Louise Burns is a singer/songwriter/musician-type living in Vancouver, British Columbia, who has been in the biz for almost two decades (for better or worse). She performs as a solo artist and has two records, as well as playing with Gold & Youth. An occasional guest host on CBC Radio 3, as well as a blogger and creative writing student, she spends her free time watching YouTube documentaries on Mary J. Blige. You can follow her on Twitter here.
Picture yourself in a world ruled hand-in-hand by Aleister Crowley and Jesus Christ. Every moment feels like you’re on the edge of the apocalypse and/or the creation of a New World Order dictated by magick and cryptic Biblical passages. This is the world of David Tibet, made for the lost and endlessly restless souls who dream of pentagrams and eternal night.
Prolific is a word you must use to describe David Tibet. Under the name Current 93, he has released more than 50 albums of both solo material and collaborations with the likes of Death in June and Antony and the Johnsons, amongst others. This is no small feat, as most bands will average five decent albums in their lifespan, then rely on greatest hits to continue their casino tour circuit when God isn’t willing and the money dries up. At 54, Tibet is still a force of nature, exploring the outskirts of forbidden terrain most musicians wouldn’t dare to go.
In my journey researching Tibet and his endeavours, I’ve found there are a few essential facts about his life that one should know before listening to Current 93. First of all, he was born David Michael Bunting in Malaysia, and was brought up in a heavily Eastern-influenced environment, yet still considers his work deeply rooted in Christianity. Genesis P-Orridge, frontwoman of Throbbing Gristle, Psychic TV and founder of the occultist fellowship Thee Temple ov Psychick Youth gave him the name Tibet.
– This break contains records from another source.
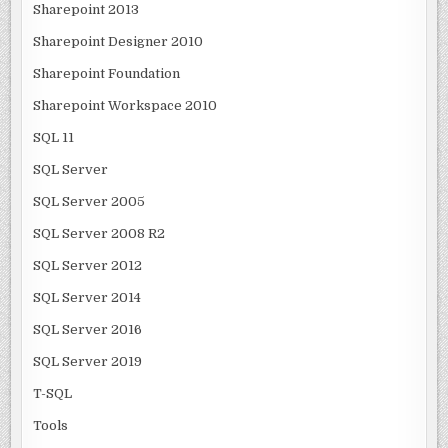
Sharepoint 2013
Sharepoint Designer 2010
Sharepoint Foundation
Sharepoint Workspace 2010
SQL 11
SQL Server
SQL Server 2005
SQL Server 2008 R2
SQL Server 2012
SQL Server 2014
SQL Server 2016
SQL Server 2019
T-SQL
Tools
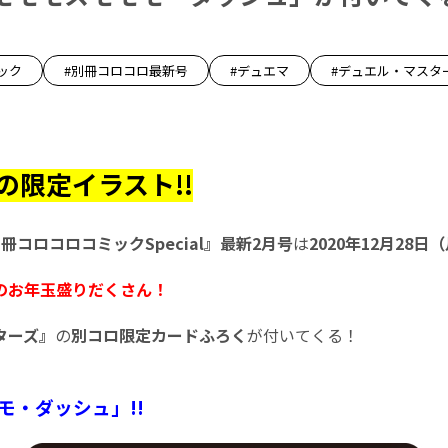
ック
#別冊コロコロ最新号
#デュエマ
#デュエル・マスタ
の限定イラスト!!
冊コロコロコミックSpecial』最新2月号
は
2020
年12月28日（
のお年玉盛りだくさん！
ターズ』
の
別コロ限定カードふろく
が付いてくる！
モ・ダッシュ」!!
He is a published poet, author, painter and a mystic in the truest sense of the word, always questioning and searching for answers in his work.
I’ve had a fascination with Tibet’s music ever since I first heard the cover of the folk standard “All the Pretty Horses” that he recorded with Nick Cave. It was the first time I heard a folk standard of such childlike sentiment being performed so ominously. I began searching for more music by Current 93 at this point and discovered this was a somewhat common theme in Tibet’s music. He draws on the mythical, fantastical and religious to paint his world.
I Am the Last of All the Field That Fell: A Channel, his newest album, is one part absolute beauty, via tastefully sparse piano and string arrangements, and one part darkness, brought on by portentous lyrical delivery. He sneers “Doing speed or drinking mead“ on “With the Dromedaries,” blending old and new world sin with the exotic imagery of a dromedary, an Indian breed of camel; It creates a rather bizarre and terrifying landscape. “Mourned Winter Then” features Antony Hegarty’s willowy vocals, and “I Could Not Shift the Shadow” is sung by the other man in black, and reoccurring Tibet collaborator, Mr. Nick Cave. In it he sings of “gorgeous dreams under dark nights” and it feels like he’s written my analysis for me in five words.
Then you have Tibet’s own turns at the microphone, and his sinister prophetic delivery of each lyric. Take “And Onto PickNickMagick” where he blends: “She left me moth’s beautiful dust on the wings and on the petals” with “If I have some advice for the teens/spell FUCK prophecy.” He is the kind of man you’d want to talk to while drinking absinthe in the middle of a moor at midnight. Having said that, I recommend you never listen to Current 93 without REALLY fucking listening. The magick is in the subtlety and contrast.
Compared to his earlier work (1984’s industrial debut Nature Unveiled, or even 2009’s doom rock hued Aleph at Hallucinatory Mountain) I Am the Last… explores a more gentle musical landscape while remaining, lyrically, a true to form Current 93 album. “I Remember the Berlin Boys” is a sea chantey for Aleister Crowley, with a wonderfully playful piano loop carrying the song over an esoteric ocean. It also has the lyrics: “Went down on me like fog/I opened my legs as wide as the grave and said take me and seed me.” Beauty meets the darkness yet again.
“Why Did the Fox Bark?” has a similar effect; with music so cinematic I could hear this featured in a J.R Tolkien film adaptation. Yet again, the words take on a world of their own: “As cozy as clouds/or mice in the walls/or murderers hiding/in the Peppermint palaces.” In the last line I don’t think he is referring to the Candy Crush iPhone game, though I cannot be certain.
His life is his music, and it is so completely unique that it demands you listen, much like you would read a poem or piece of literature. With this new album I can’t say he will gain new fans, but he will continue to dazzle his dedicated followers with his own brand of quixotic fellowship. He’s a cult leader for those who dare to dream in darkness.